Task prompt >>
Copy the listing out in full. Keep every word as it is.

Data in this exercise >>
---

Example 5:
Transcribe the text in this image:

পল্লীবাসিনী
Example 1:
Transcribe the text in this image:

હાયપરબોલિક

Output for this task >>
---

Example 5:
Transcribe the text in this image:

পল্লীবাসিনী
Example 1:
Transcribe the text in this image:

હાયપરબોલિક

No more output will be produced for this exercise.